═════ Records for this exercise

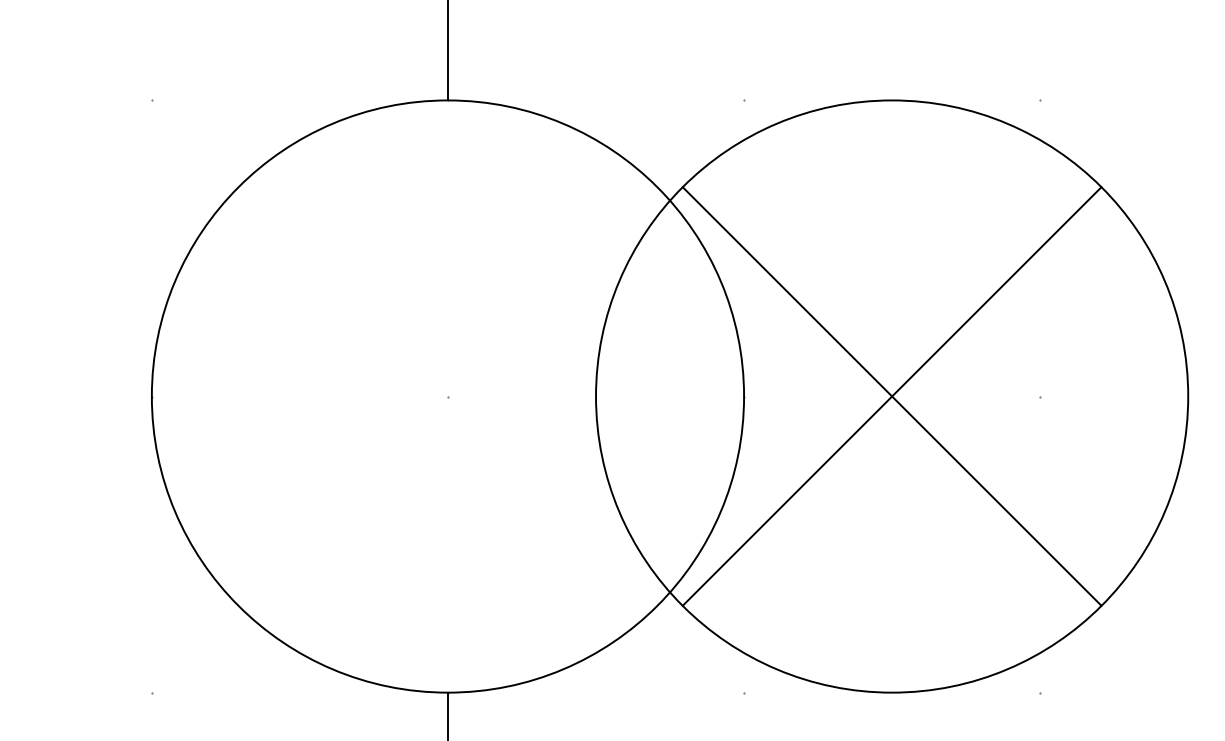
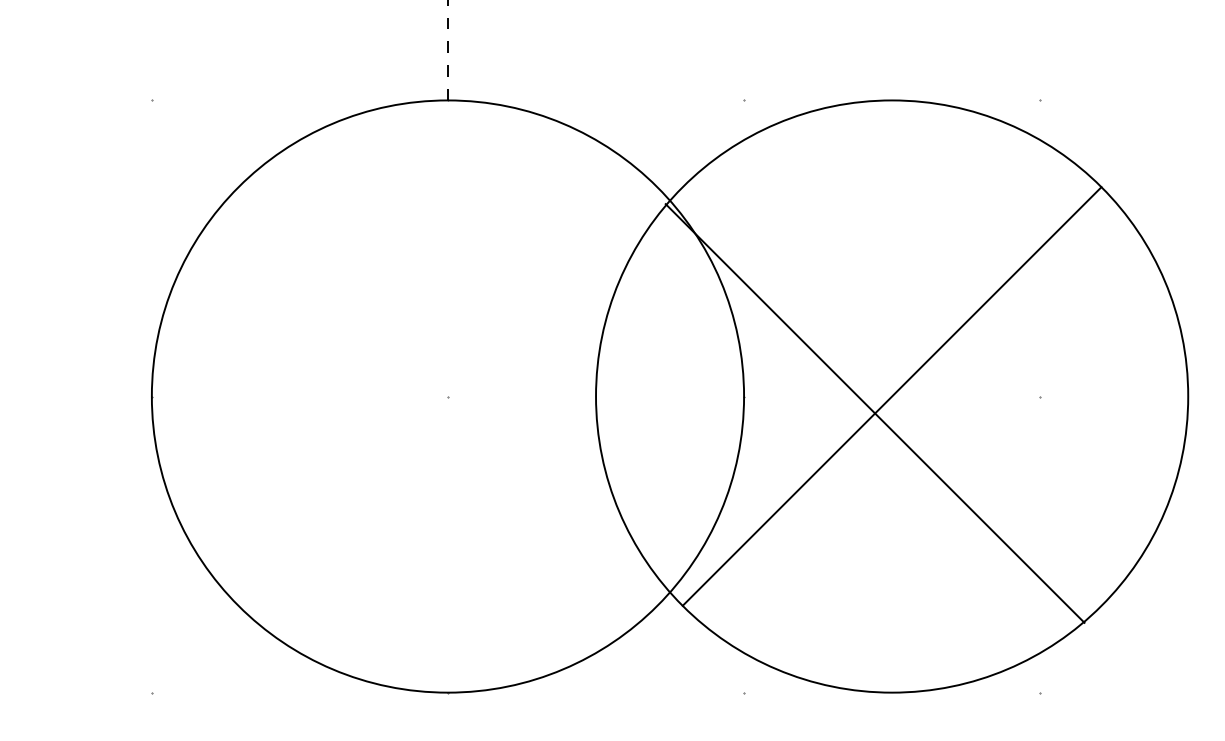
line at (447, 50): solid -> dashed
line at (891, 396) position: (891, 396) -> (874, 413)
line at (447, 714): present -> none
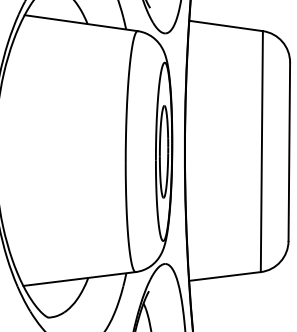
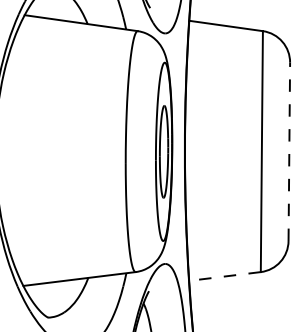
line at (289, 151): solid -> dashed
line at (224, 276): solid -> dashed
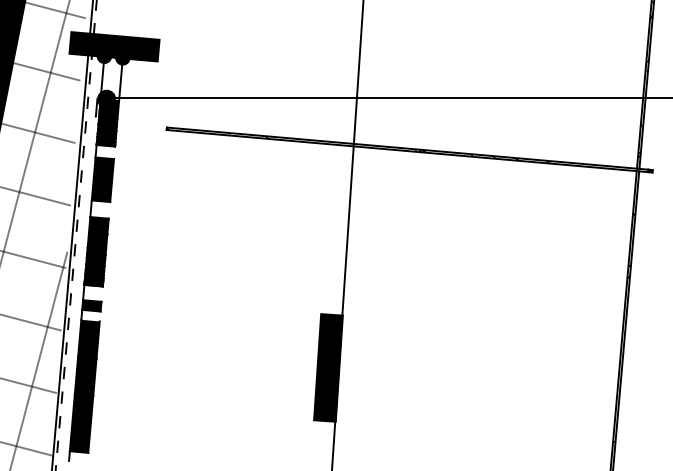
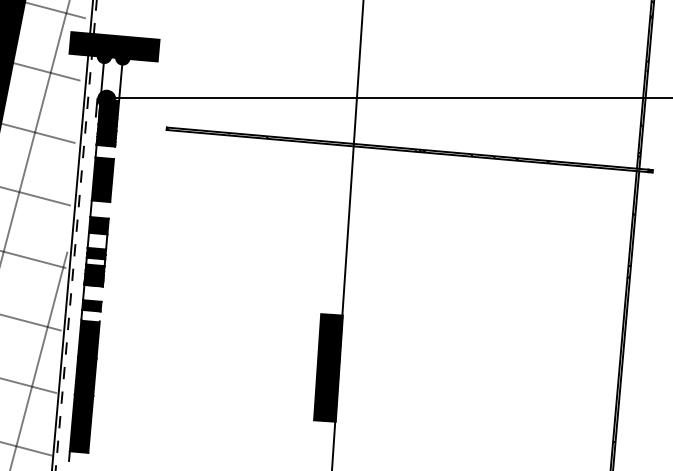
fill at (97, 240): present -> none
fill at (95, 261): present -> none
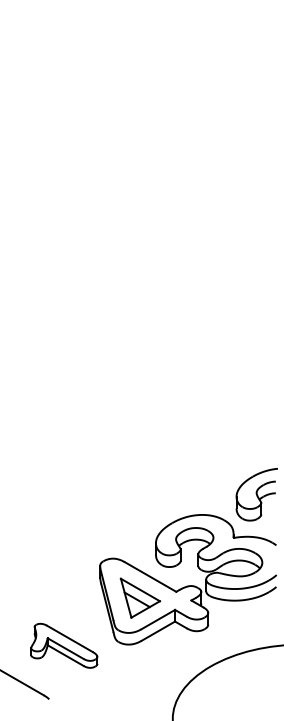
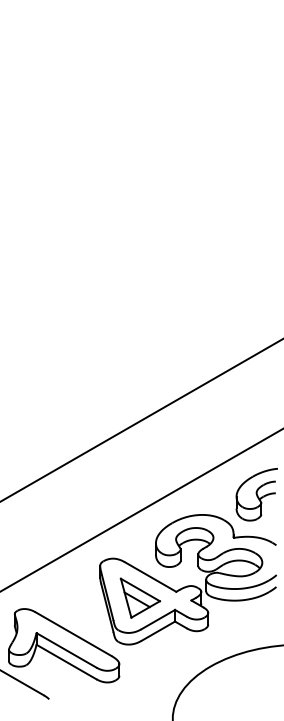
line at (141, 420): none -> present
line at (141, 510): none -> present
part at (64, 645) size: 69x47 px -> 113x76 px
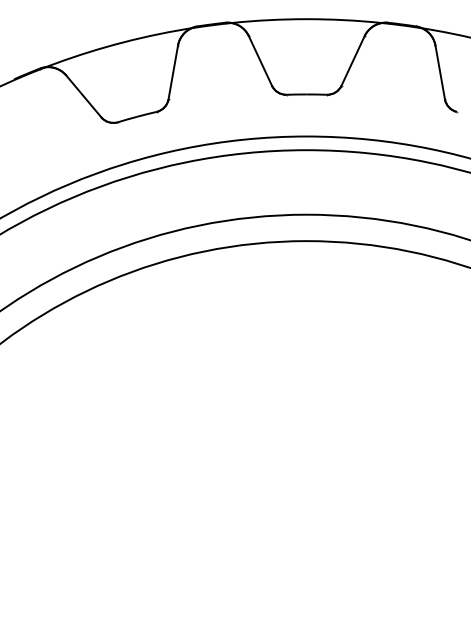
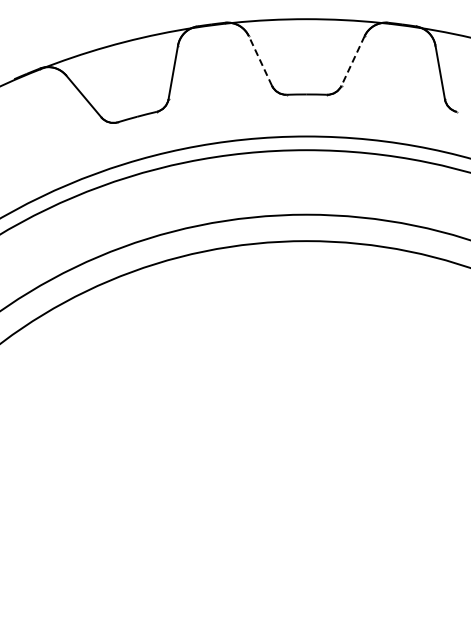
line at (260, 60): solid -> dashed
line at (352, 61): solid -> dashed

══════════

The problem - Copy all the rows above without the picture lines, changing every "dashed" to "dotted" and leaving everything else as it is.

Written answer -
line at (447, 50): solid -> dotted
line at (891, 396) position: (891, 396) -> (874, 413)
line at (447, 714): present -> none
line at (289, 151): solid -> dotted
line at (224, 276): solid -> dotted
fill at (97, 240): present -> none
fill at (95, 261): present -> none
line at (141, 420): none -> present
line at (141, 510): none -> present
part at (64, 645) size: 69x47 px -> 113x76 px
line at (260, 60): solid -> dotted
line at (352, 61): solid -> dotted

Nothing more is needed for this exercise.